Some cereals are safe for parrots, but chocolate-based cereals aren’t among them. Avoid Oreo Os or Cocoa Krispies if you want to offer cereal as a snack.
These cereals won’t contain as much theobromine as a pure chocolate product, but they’ll have enough to risk a parrot’s health and well-being.
Chocolate Ice Cream And Chocolate Milk
Milk and ice cream contain lactose, a form of sugar. Many birds, including parrots, can’t process this sugar effectively as they lack an enzyme known as lactase.
Parrots aren’t entirely lactose intolerant, but consuming dairy may result in digestive issues.

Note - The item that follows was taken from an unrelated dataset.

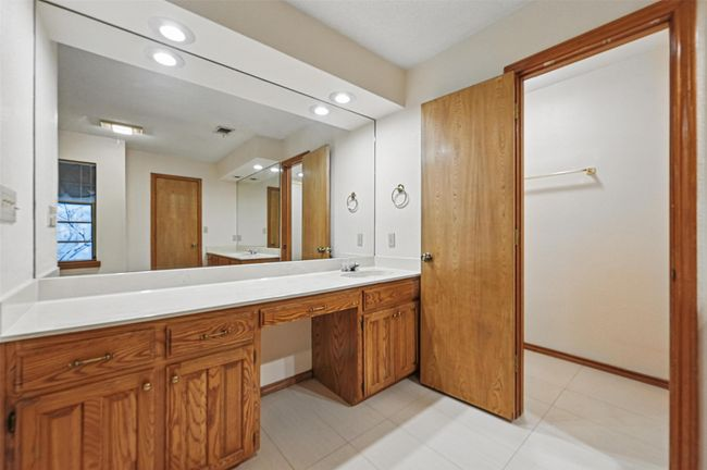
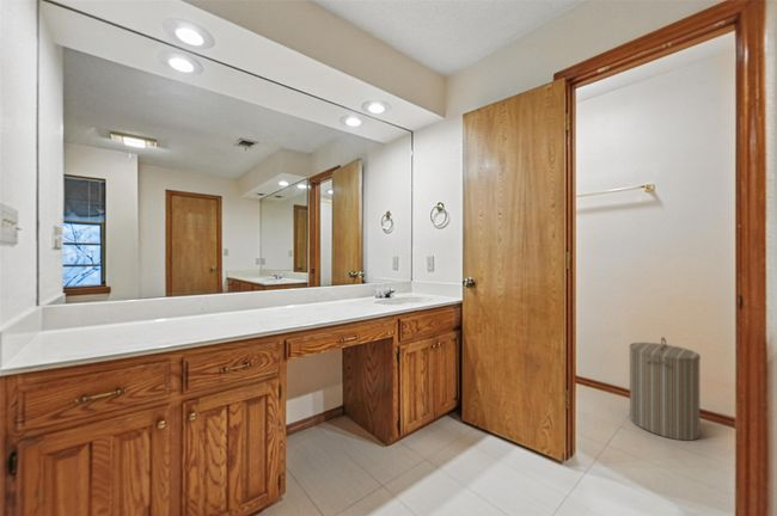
+ laundry hamper [628,336,702,442]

Naturally, chocolate-flavored dairy products will also contain some theobromine. Not as much as a pure chocolate product, but enough to cause harm.
Avoid letting a parrot drink hot chocolate, too. In addition to the usual risks of theobromine and lactose, a parrot may burn itself when drinking a hot beverage.
How Is Chocolate Toxicity Treated?
Treatment should be considered a medical emergency if a parrot has eaten chocolate. A vet must remove the theobromine from the parrot’s body before it causes irreversible damage.
A vet may induce vomiting or bind the theobromine using charcoal.
This resolves the immediate concern, although the parrot may need supportive care. Intravenous fluids or electrolytes will resolve dehydration, while oxygen will stabilize breathing issues.
If a parrot consumes chocolate, it’ll likely be kept at the surgery overnight for observation.
If the parrot shows no ill effects of the theobromine after treatment, it’ll be returned to your care. It may require prescription medication to control ongoing side effects.
Chocolate can be fatal to parrots, no matter how much they eat and what kind of chocolate is consumed. Theobromine is a stimulant, vasodilator, and diuretic, so it must be kept away from birds.